EXCERPTED TEXT:
---+---
Reputation: 5355
(I don't know if this should be asked here at SO, or one of the other stackexchange)
When doing heav I/O bound tasks e.g API-calls or database fetching, I wonder, if Python only uses one process for multithreading, i.e can we create even more threads by combining multiprocessing and multithreading, like the pseudo-code below
for process in Processes:
for thread in threads:
fetch_api_resuls(thread)
or does Python do this automatically?
Upvotes: 0
Views: 371
Reputation: 5954
I do not think there would be any point doing this: spinning up a new process has a relatively high cost, and spinning up a new thread has a pretty high cost. Serialising tasks to those threads or processes costs again, and synchronising state costs...again.
What I would do if I had two sets of problems:
is to combine multiprocessing with asyncio. This has a much lower overhead---we only have one thread, and we pay for the scheduler only (but no serialisation), doesn't involve spinning up a gazillion processes (each of which uses around as much virtual memory as the parent process) or threads (each of which still uses a fair chunk of memory).
However, I would not use asyncio within the multiprocessing threads---I'd use asyncio in the main thread, and offload cpu-intensive tasks to a pool of worker threads when needed.
I suspect you probably can use threading inside multiprocessing, but it is very unlikely to bring you any speed boost.
---+---
GIVEN DATA:
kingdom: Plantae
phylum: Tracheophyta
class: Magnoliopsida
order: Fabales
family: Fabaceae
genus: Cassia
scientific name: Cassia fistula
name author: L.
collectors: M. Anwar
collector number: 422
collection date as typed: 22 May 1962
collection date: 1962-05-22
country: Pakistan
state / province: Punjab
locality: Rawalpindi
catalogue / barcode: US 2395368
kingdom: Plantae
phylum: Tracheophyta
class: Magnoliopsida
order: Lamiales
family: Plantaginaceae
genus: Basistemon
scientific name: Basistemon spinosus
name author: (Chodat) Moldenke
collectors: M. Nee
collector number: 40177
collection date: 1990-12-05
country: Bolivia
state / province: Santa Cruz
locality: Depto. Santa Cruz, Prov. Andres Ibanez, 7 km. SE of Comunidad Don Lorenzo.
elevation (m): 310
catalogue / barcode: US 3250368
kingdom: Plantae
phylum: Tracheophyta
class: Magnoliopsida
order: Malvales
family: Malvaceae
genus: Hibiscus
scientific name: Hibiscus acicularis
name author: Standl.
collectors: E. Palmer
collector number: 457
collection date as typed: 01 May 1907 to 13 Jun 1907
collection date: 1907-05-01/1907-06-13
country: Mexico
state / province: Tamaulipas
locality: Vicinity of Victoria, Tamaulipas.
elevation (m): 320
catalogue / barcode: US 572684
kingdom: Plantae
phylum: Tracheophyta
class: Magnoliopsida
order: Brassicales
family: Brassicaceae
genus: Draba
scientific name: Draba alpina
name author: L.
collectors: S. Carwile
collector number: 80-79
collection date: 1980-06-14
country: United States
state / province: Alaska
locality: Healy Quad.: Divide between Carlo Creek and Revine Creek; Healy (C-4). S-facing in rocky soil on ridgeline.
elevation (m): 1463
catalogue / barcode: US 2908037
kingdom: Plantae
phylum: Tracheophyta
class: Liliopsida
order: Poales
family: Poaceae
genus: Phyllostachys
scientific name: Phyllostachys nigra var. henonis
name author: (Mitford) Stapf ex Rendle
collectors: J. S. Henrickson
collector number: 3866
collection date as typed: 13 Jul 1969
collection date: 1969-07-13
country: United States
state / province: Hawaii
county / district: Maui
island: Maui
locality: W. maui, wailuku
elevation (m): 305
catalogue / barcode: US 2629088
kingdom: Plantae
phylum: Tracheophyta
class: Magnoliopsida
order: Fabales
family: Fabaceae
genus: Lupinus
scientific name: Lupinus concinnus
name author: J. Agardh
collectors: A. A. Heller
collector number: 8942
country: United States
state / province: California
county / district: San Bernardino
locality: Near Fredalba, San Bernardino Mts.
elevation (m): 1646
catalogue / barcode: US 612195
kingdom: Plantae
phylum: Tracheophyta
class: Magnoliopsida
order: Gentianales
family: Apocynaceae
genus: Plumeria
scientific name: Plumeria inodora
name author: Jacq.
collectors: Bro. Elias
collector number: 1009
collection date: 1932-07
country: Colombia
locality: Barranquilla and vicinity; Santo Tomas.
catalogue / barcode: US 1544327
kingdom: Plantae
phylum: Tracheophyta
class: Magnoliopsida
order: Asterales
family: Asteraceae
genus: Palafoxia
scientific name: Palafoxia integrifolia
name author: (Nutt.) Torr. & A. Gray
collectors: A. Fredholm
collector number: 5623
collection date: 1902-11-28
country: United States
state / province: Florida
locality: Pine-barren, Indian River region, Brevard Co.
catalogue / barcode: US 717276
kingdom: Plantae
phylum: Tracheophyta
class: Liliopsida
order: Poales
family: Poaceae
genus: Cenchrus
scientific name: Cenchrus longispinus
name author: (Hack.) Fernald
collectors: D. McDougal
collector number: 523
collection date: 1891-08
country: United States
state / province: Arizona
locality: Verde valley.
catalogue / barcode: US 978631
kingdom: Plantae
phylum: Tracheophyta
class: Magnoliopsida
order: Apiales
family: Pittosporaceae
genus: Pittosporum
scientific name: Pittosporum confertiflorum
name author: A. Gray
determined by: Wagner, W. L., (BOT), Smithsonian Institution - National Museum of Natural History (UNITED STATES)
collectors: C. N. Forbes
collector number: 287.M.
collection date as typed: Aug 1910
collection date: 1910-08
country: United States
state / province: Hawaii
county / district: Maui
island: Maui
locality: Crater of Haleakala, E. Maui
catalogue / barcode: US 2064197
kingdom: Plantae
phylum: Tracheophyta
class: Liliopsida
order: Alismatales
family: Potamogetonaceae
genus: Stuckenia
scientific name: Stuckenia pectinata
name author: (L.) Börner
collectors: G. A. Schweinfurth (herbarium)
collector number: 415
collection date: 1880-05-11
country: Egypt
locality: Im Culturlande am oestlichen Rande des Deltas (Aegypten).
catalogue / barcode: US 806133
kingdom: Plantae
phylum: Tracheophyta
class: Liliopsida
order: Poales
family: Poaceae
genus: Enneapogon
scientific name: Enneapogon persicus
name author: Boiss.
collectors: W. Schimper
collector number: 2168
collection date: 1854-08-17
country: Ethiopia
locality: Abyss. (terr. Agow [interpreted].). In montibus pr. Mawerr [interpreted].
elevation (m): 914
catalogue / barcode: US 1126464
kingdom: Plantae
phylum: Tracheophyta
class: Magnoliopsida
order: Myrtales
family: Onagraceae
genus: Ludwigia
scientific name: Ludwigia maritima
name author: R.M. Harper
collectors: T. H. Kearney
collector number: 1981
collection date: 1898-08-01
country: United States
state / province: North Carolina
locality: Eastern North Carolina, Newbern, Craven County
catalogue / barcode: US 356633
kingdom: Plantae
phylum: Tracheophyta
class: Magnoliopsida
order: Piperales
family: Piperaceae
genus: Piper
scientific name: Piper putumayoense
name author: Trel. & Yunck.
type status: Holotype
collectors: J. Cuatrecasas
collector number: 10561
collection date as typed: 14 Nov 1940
---+---
Answer these about the Python concurrency discussion:
1. What two examples of I/O-bound tasks does the question give?
2. According to the reply, each new process uses around as much virtual memory as what?
3. In which thread would the replier use asyncio, and where would CPU-intensive tasks be offloaded?

RESPONSE TO THIS TASK:
1. API calls and database fetching.
2. The parent process.
3. The main thread; to a pool of worker threads.